I have a 96 Nissan Maxima GLE which has done about 120k miles. I brought it about an year back and it has been running good since then. However, yesteday afte a long drive I tried to restart my car at a gas-station, and it would not start... no sounds .. nothing !! 

The Battery seems to be ok as all the electricals are working fine.
I checked the fuses and they are good too.

Any idea what could be the cause ?

The Road-side assistance guy told me that it may be a starter problem. What are the chances ? He was able to get the car started by pumping/stroking something close to the engine. 

As is evident, I am a newbie and not conversant with car internals.. and need help asap.

Thanks in advance


----------



## Jeff (Oct 17, 2002)

So the electronics worked fine when it wouldn't start?
Are you having any other issues?...i.e. hesitation?

Most likely it is your starter...


----------



## samax (Jun 15, 2004)

hesitation ???... I did have issues with starting my car lately. At times it would not start in one go.. but a pause and another try at the ignition got it going. So I did not put too much thought into it. 

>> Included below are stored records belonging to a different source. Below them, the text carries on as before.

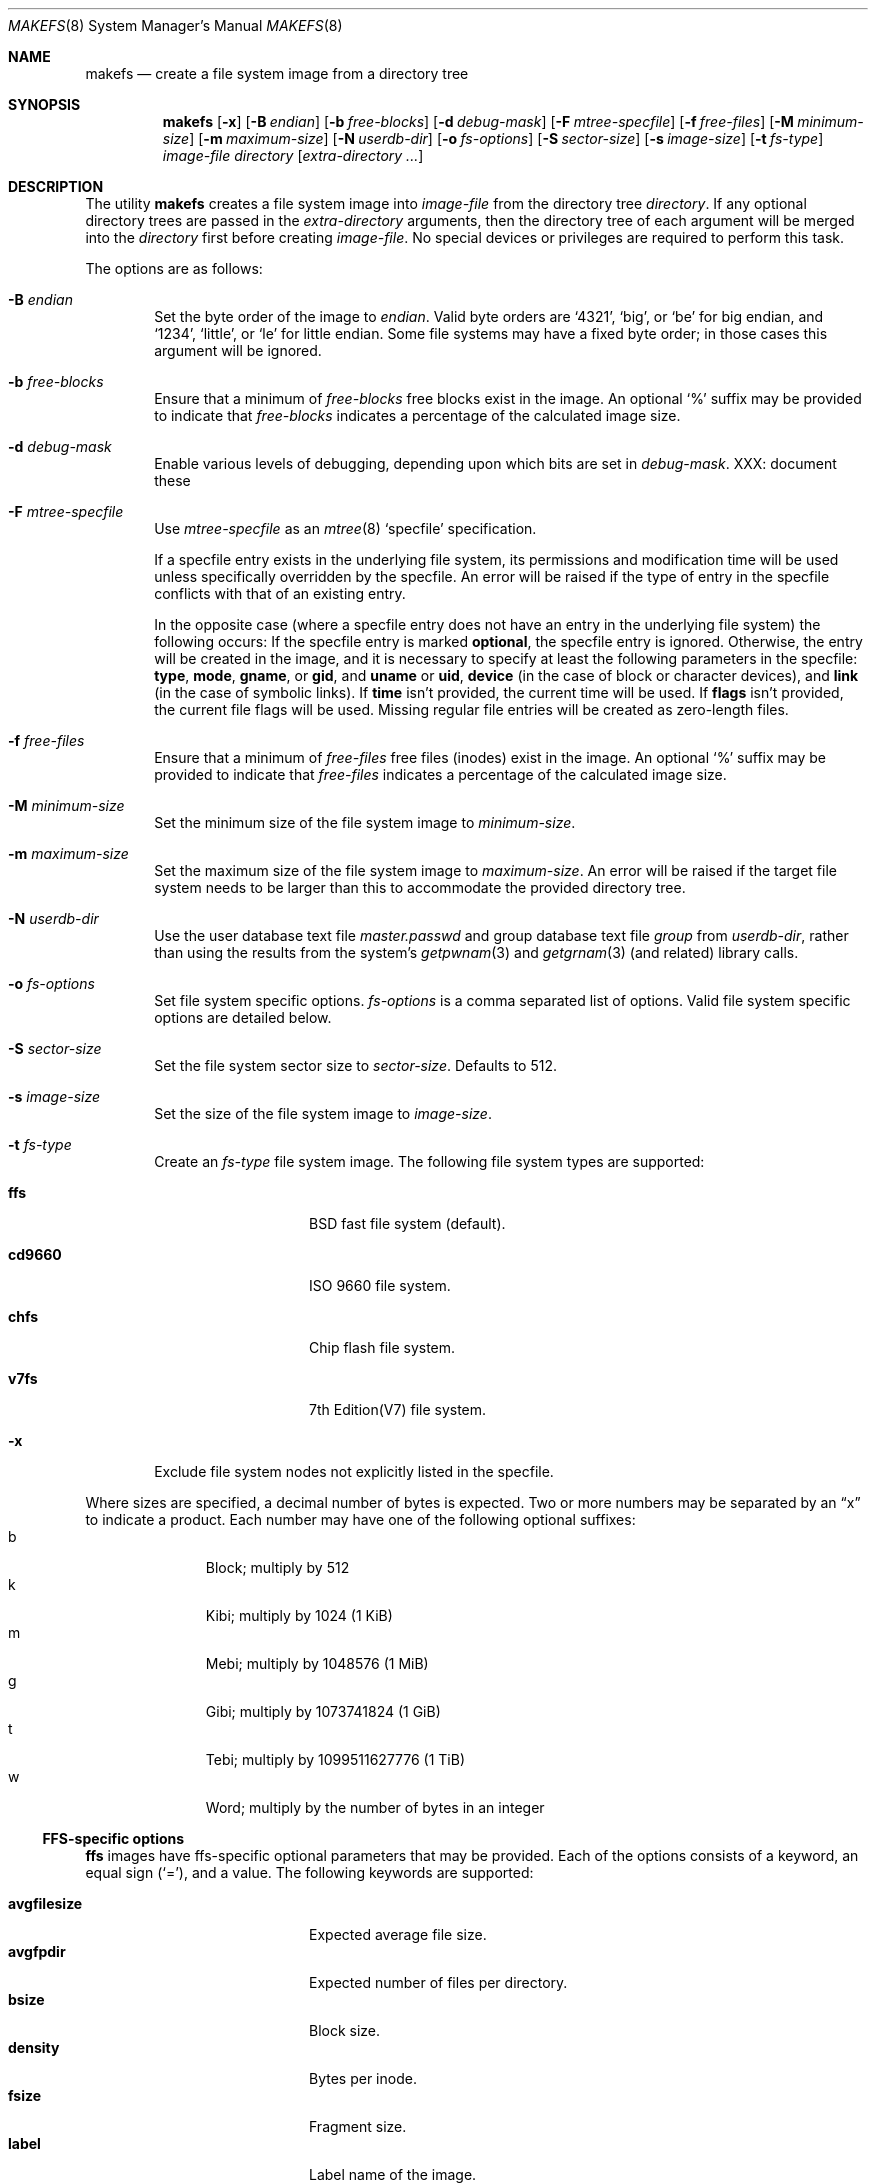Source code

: .\"	$NetBSD: makefs.8,v 1.40 2012/04/19 16:00:25 wiz Exp $
.\"
.\" Copyright (c) 2001-2003 Wasabi Systems, Inc.
.\" All rights reserved.
.\"
.\" Written by Luke Mewburn for Wasabi Systems, Inc.
.\"
.\" Redistribution and use in source and binary forms, with or without
.\" modification, are permitted provided that the following conditions
.\" are met:
.\" 1. Redistributions of source code must retain the above copyright
.\"    notice, this list of conditions and the following disclaimer.
.\" 2. Redistributions in binary form must reproduce the above copyright
.\"    notice, this list of conditions and the following disclaimer in the
.\"    documentation and/or other materials provided with the distribution.
.\" 3. All advertising materials mentioning features or use of this software
.\"    must display the following acknowledgement:
.\"      This product includes software developed for the NetBSD Project by
.\"      Wasabi Systems, Inc.
.\" 4. The name of Wasabi Systems, Inc. may not be used to endorse
.\"    or promote products derived from this software without specific prior
.\"    written permission.
.\"
.\" THIS SOFTWARE IS PROVIDED BY WASABI SYSTEMS, INC. ``AS IS'' AND
.\" ANY EXPRESS OR IMPLIED WARRANTIES, INCLUDING, BUT NOT LIMITED
.\" TO, THE IMPLIED WARRANTIES OF MERCHANTABILITY AND FITNESS FOR A PARTICULAR
.\" PURPOSE ARE DISCLAIMED.  IN NO EVENT SHALL WASABI SYSTEMS, INC
.\" BE LIABLE FOR ANY DIRECT, INDIRECT, INCIDENTAL, SPECIAL, EXEMPLARY, OR
.\" CONSEQUENTIAL DAMAGES (INCLUDING, BUT NOT LIMITED TO, PROCUREMENT OF
.\" SUBSTITUTE GOODS OR SERVICES; LOSS OF USE, DATA, OR PROFITS; OR BUSINESS
.\" INTERRUPTION) HOWEVER CAUSED AND ON ANY THEORY OF LIABILITY, WHETHER IN
.\" CONTRACT, STRICT LIABILITY, OR TORT (INCLUDING NEGLIGENCE OR OTHERWISE)
.\" ARISING IN ANY WAY OUT OF THE USE OF THIS SOFTWARE, EVEN IF ADVISED OF THE
.\" POSSIBILITY OF SUCH DAMAGE.
.\"
.Dd April 5, 2012
.Dt MAKEFS 8
.Os
.Sh NAME
.Nm makefs
.Nd create a file system image from a directory tree
.Sh SYNOPSIS
.Nm
.Op Fl x
.Op Fl B Ar endian
.Op Fl b Ar free-blocks
.Op Fl d Ar debug-mask
.Op Fl F Ar mtree-specfile
.Op Fl f Ar free-files
.Op Fl M Ar minimum-size
.Op Fl m Ar maximum-size
.Op Fl N Ar userdb-dir
.Op Fl o Ar fs-options
.Op Fl S Ar sector-size
.Op Fl s Ar image-size
.Op Fl t Ar fs-type
.Ar image-file
.Ar directory
.Op Ar extra-directory ...
.Sh DESCRIPTION
The utility
.Nm
creates a file system image into
.Ar image-file
from the directory tree
.Ar directory .
If any optional directory trees are passed in the
.Ar extra-directory
arguments, then the directory tree of each argument will be merged
into the
.Ar directory
first before creating
.Ar image-file .
No special devices or privileges are required to perform this task.
.Pp
The options are as follows:
.Bl -tag -width flag
.It Fl B Ar endian
Set the byte order of the image to
.Ar endian .
Valid byte orders are
.Ql 4321 ,
.Ql big ,
or
.Ql be
for big endian, and
.Ql 1234 ,
.Ql little ,
or
.Ql le
for little endian.
Some file systems may have a fixed byte order; in those cases this
argument will be ignored.
.It Fl b Ar free-blocks
Ensure that a minimum of
.Ar free-blocks
free blocks exist in the image.
An optional
.Ql %
suffix may be provided to indicate that
.Ar free-blocks
indicates a percentage of the calculated image size.
.It Fl d Ar debug-mask
Enable various levels of debugging, depending upon which bits are
set in
.Ar debug-mask .
XXX: document these
.It Fl F Ar mtree-specfile
Use
.Ar mtree-specfile
as an
.Xr mtree 8
.Sq specfile
specification.
.Pp
If a specfile entry exists in the underlying file system, its
permissions and modification time will be used unless specifically
overridden by the specfile.
An error will be raised if the type of entry in the specfile
conflicts with that of an existing entry.
.Pp
In the opposite case (where a specfile entry does not have an entry
in the underlying file system) the following occurs:
If the specfile entry is marked
.Sy optional ,
the specfile entry is ignored.
Otherwise, the entry will be created in the image, and it is
necessary to specify at least the following parameters in the
specfile:
.Sy type ,
.Sy mode ,
.Sy gname ,
or
.Sy gid ,
and
.Sy uname
or
.Sy uid ,
.Sy device
(in the case of block or character devices), and
.Sy link
(in the case of symbolic links).
If
.Sy time
isn't provided, the current time will be used.
If
.Sy flags
isn't provided, the current file flags will be used.
Missing regular file entries will be created as zero-length files.
.It Fl f Ar free-files
Ensure that a minimum of
.Ar free-files
free files (inodes) exist in the image.
An optional
.Ql %
suffix may be provided to indicate that
.Ar free-files
indicates a percentage of the calculated image size.
.It Fl M Ar minimum-size
Set the minimum size of the file system image to
.Ar minimum-size .
.It Fl m Ar maximum-size
Set the maximum size of the file system image to
.Ar maximum-size .
An error will be raised if the target file system needs to be larger
than this to accommodate the provided directory tree.
.It Fl N Ar userdb-dir
Use the user database text file
.Pa master.passwd
and group database text file
.Pa group
from
.Ar userdb-dir ,
rather than using the results from the system's
.Xr getpwnam 3
and
.Xr getgrnam 3
(and related) library calls.
.It Fl o Ar fs-options
Set file system specific options.
.Ar fs-options
is a comma separated list of options.
Valid file system specific options are detailed below.
.It Fl S Ar sector-size
Set the file system sector size to
.Ar sector-size .
.\" XXX: next line also true for cd9660?
Defaults to 512.
.It Fl s Ar image-size
Set the size of the file system image to
.Ar image-size .
.It Fl t Ar fs-type
Create an
.Ar fs-type
file system image.
The following file system types are supported:
.Bl -tag -width cd9660 -offset indent
.It Sy ffs
BSD fast file system (default).
.It Sy cd9660
ISO 9660 file system.
.It Sy chfs
Chip flash file system.
.It Sy v7fs
7th Edition(V7) file system.
.El
.It Fl x
Exclude file system nodes not explicitly listed in the specfile.
.El
.Pp
Where sizes are specified, a decimal number of bytes is expected.
Two or more numbers may be separated by an
.Dq x
to indicate a product.
Each number may have one of the following optional suffixes:
.Bl -tag -width 3n -offset indent -compact
.It b
Block; multiply by 512
.It k
Kibi; multiply by 1024 (1 KiB)
.It m
Mebi; multiply by 1048576 (1 MiB)
.It g
Gibi; multiply by 1073741824 (1 GiB)
.It t
Tebi; multiply by 1099511627776 (1 TiB)
.It w
Word; multiply by the number of bytes in an integer
.El
.\"
.\"
.Ss FFS-specific options
.Sy ffs
images have ffs-specific optional parameters that may be provided.
Each of the options consists of a keyword, an equal sign
.Pq Ql = ,
and a value.
The following keywords are supported:
.Pp
.Bl -tag -width optimization -offset indent -compact
.It Sy avgfilesize
Expected average file size.
.It Sy avgfpdir
Expected number of files per directory.
.It Sy bsize
Block size.
.It Sy density
Bytes per inode.
.It Sy fsize
Fragment size.
.It Sy label
Label name of the image.
.It Sy maxbpg
Maximum blocks per file in a cylinder group.
.It Sy minfree
Minimum % free.
.It Sy optimization
Optimization preference; one of
.Ql space
or
.Ql time .
.It Sy extent
Maximum extent size.
.It Sy maxbpcg
Maximum total number of blocks in a cylinder group.
.It Sy version
UFS version.
1 for FFS (default), 2 for UFS2.
.El
.Ss CD9660-specific options
.Sy cd9660
images have ISO9660-specific optional parameters that may be
provided.
The arguments consist of a keyword and, optionally, an equal sign
.Pq Ql = ,
and a value.
The following keywords are supported:
.Pp
.Bl -tag -width omit-trailing-period -offset indent -compact
.It Sy allow-deep-trees
Allow the directory structure to exceed the maximum specified in
the spec.
.\" .It Sy allow-illegal-chars
.\" Unknown
.\" .It Sy allow-lowercase
.\" Unknown
.It Sy allow-max-name
Allow 37 instead of 33 characters for filenames by omitting the
version id.
.It Sy allow-multidot
Allow multiple dots in a filename.
.It Sy applicationid
Application ID of the image.
.It Sy archimedes
Use the
.Ql ARCHIMEDES
extension to encode
.Tn RISC OS
metadata.
.It Sy chrp-boot
Write an MBR partition table to the image to allow older CHRP hardware to
boot.
.It Sy boot-load-segment
Set load segment for the boot image.
.It Sy bootimage
Filename of a boot image in the format
.Dq sysid;filename ,
where
.Dq sysid
is one of
.Ql i386 ,
.Ql mac68k ,
.Ql macppc ,
or
.Ql powerpc .
.It Sy generic-bootimage
Load a generic boot image into the first 32K of the cd9660 image.
.It Sy hard-disk-boot
Boot image is a hard disk image.
.It Sy keep-bad-images
Don't throw away images whose write was aborted due to an error.
For debugging purposes.
.It Sy label
Label name of the image.
.It Sy no-boot
Boot image is not bootable.
.It Sy no-emul-boot
Boot image is a
.Dq no emulation
ElTorito image.
.It Sy no-trailing-padding
Do not pad the image (apparently Linux needs the padding).
.\" .It Sy omit-trailing-period
.\" Unknown
.It Sy preparer
Preparer ID of the image.
.It Sy publisher
Publisher ID of the image.
.It Sy rockridge
Use RockRidge extensions (for longer filenames, etc.).
.It Sy volumeid
Volume set identifier of the image.
.El
.Ss CHFS-specific options
.Sy chfs
images have chfs-specific optional parameters that may be provided.
Each of the options consists of a keyword, an equal sign
.Pq Ql = ,
and a value.
The following keywords are supported:
.Pp
.Bl -tag -width optimization -offset indent -compact
.It Sy pagesize
Pagesize.
.It Sy erasesize
Erase block size of the media.
.It Sy mediatype
Type of the media.
NOR: 0 or NAND: 1.
.El
.Ss V7FS-specific options
The following keywords are supported:
.Pp
.Bl -tag -width optimization -offset indent -compact
.It Sy pdp
PDP endian.
.It Sy progress
Display a progress meter for the file system construction and file
population.
.El
.Sh SEE ALSO
.Xr strsuftoll 3 ,
.Xr installboot 8 ,
.Xr mtree 8 ,
.Xr newfs 8
.Sh HISTORY
The
.Nm
utility appeared in
.Nx 1.6 .
.Sh AUTHORS
.An Luke Mewburn
.Aq lukem@NetBSD.org
(original program),
.An Daniel Watt ,
.An Walter Deignan ,
.An Ryan Gabrys ,
.An Alan Perez-Rathke ,
.An Ram Vedam
(cd9660 support),
.An UCHIYAMA Yasushi
(v7fs support),
.An Tamas Toth
(chfs support).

Now that it has given up completely, it has all my attention ! 

Do you have any idea how much would a starter cost... which one togo for... and how difficult is it to replace (i.e. requires a technician or not) ?

And of course, thanks for ur response.


----------



## Jeff (Oct 17, 2002)

Very easy to replace...and costs around $100.
Get a Haynes Manual if you don't have one already. It is a great starting point if you plan on doing repairs yourself.

I read somewhere that you can try regreasing it but chances are it is a stock starter and has been in there since '96.


----------



## sampdoria (Jun 9, 2004)

Is your problem temperature dependent? Mine is...the higher temperature, the harder to start it.


----------



## samax (Jun 15, 2004)

Nope.. it does not seem to be temperature dependent at all !


----------



## grtatn (Jul 11, 2004)

I had a "temperature dependent" problem with my '95. When trying to start the engine after it was already hot I was having intermitant problems - sometimes it would start right up, other times I had to crank several times. Then one day it wouldn't start. But wait an hour or 2 and then it was fine. Tried everything over the course of about 3 months - starter, timing chain, you name it. Finally found the problem - new main computer module. About $300 to fix and it's been fine since. By the way, this problem happened at about 200,000 mi. My Max now has 305,000 and has been trouble free since fixing this problem.


----------